Die Vorgänge rund um die Rücktrittankündigung von SPÖ-Chef Christian Kern haben nicht nur landesweit zu Irritationen geführt, sondern auch zu heftiger Kritik an ihm und der SPÖ. Kern selbst bezeichnete den Prozess rund um die Ankündigung seiner EU-Spitzenkandidatur als „holprig“.

Denn im Gegensatz zur Kandidatur drangen bereits Stunden vor seinem kurzen Medienauftritt am Dienstagabend Informationen über einen möglichen Rücktritt von der SPÖ-Spitze an die Öffentlichkeit.

Wer genau die Information verbreitete, dass Kern seinen Rücktritt plane, blieb auch am Mittwoch Gegenstand von Spekulationen.

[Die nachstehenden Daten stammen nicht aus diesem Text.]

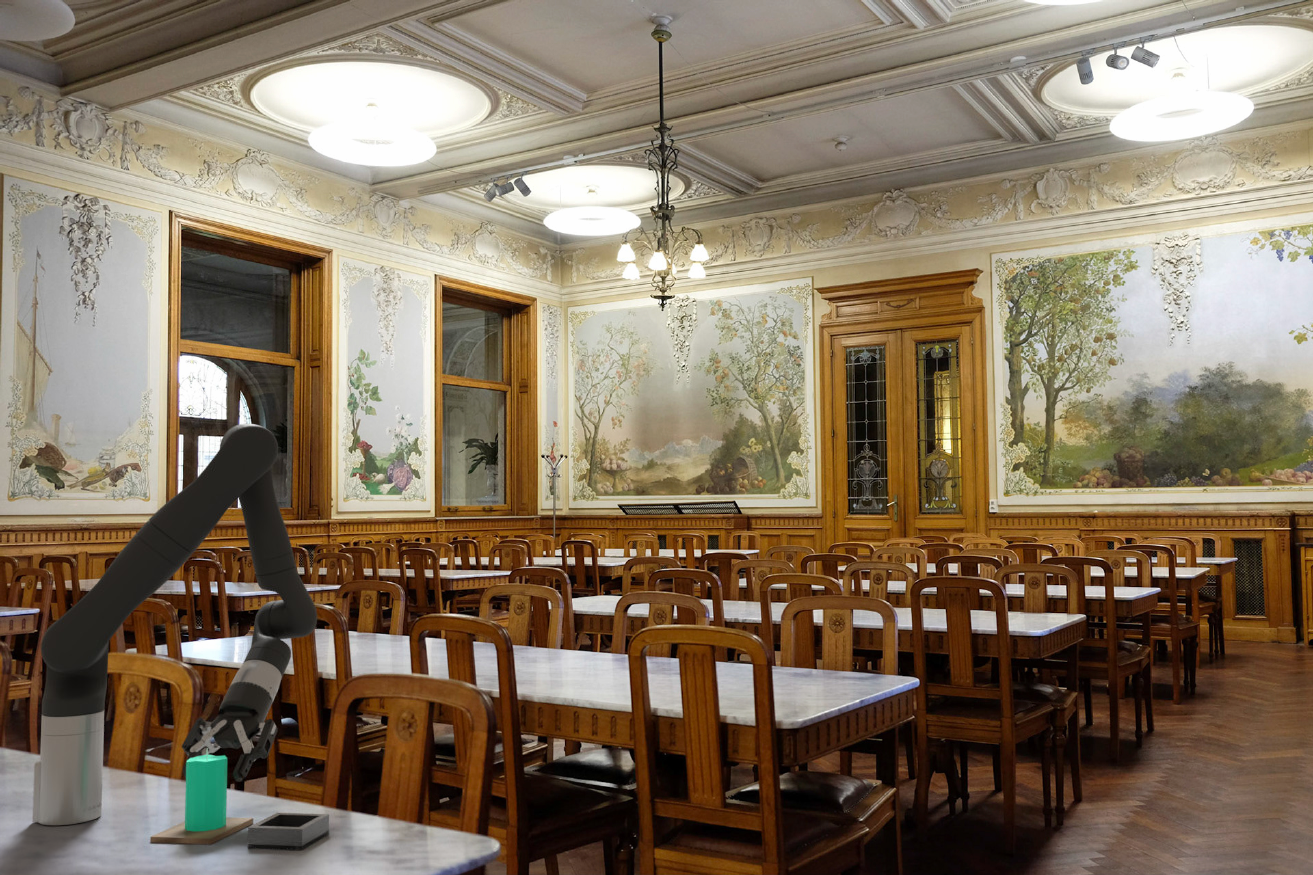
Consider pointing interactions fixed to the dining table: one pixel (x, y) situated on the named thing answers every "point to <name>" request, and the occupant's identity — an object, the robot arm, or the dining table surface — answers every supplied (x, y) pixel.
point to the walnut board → (201, 832)
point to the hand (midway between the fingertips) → (212, 777)
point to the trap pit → (288, 831)
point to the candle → (206, 793)
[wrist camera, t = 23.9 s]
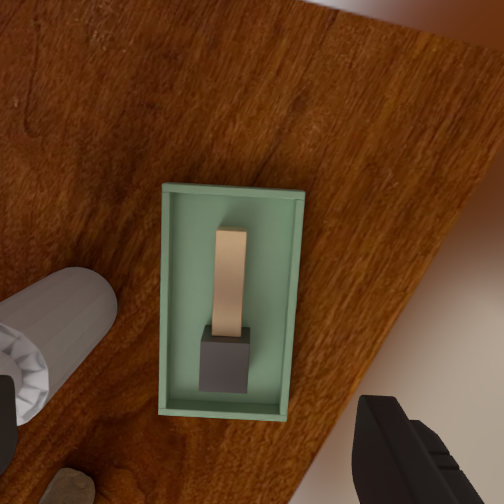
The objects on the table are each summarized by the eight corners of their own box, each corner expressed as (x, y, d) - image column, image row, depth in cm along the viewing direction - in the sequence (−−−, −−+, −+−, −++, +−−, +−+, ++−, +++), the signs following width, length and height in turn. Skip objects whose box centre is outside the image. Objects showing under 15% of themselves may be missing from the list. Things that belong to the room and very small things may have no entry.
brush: (209, 224, 33) (204, 231, 30) (256, 227, 33) (257, 234, 30) (203, 371, 35) (198, 391, 32) (247, 373, 35) (247, 394, 32)
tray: (167, 182, 33) (161, 183, 31) (302, 189, 33) (305, 191, 31) (163, 400, 36) (158, 415, 34) (284, 407, 37) (286, 421, 35)
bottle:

Die Rede war zum einen von Personen im Umfeld der Wiener Landespartei. Zum anderen stand im Raum, dass das Leak seinen Ursprung in der burgenländischen Landesorganisation hatte, wie „Presse“-Chefredakteur Rainer Nowak andeutete.

„Persönlichkeiten in eigenen Reihen anpatzen“

Der Salzburger Landeschef Walter Steidl sprach von Indiskretion in den eigenen Reihen. Gegner Kerns in der SPÖ hätten bösartige Gerüchte gestreut: „Es gibt halt einige in unserer Partei, die durch Bösartigkeit immer wieder versuchen, Persönlichkeiten in den eigenen Reihen zu diskreditieren oder anzupatzen“ – mehr dazu in salzburg.ORF.at.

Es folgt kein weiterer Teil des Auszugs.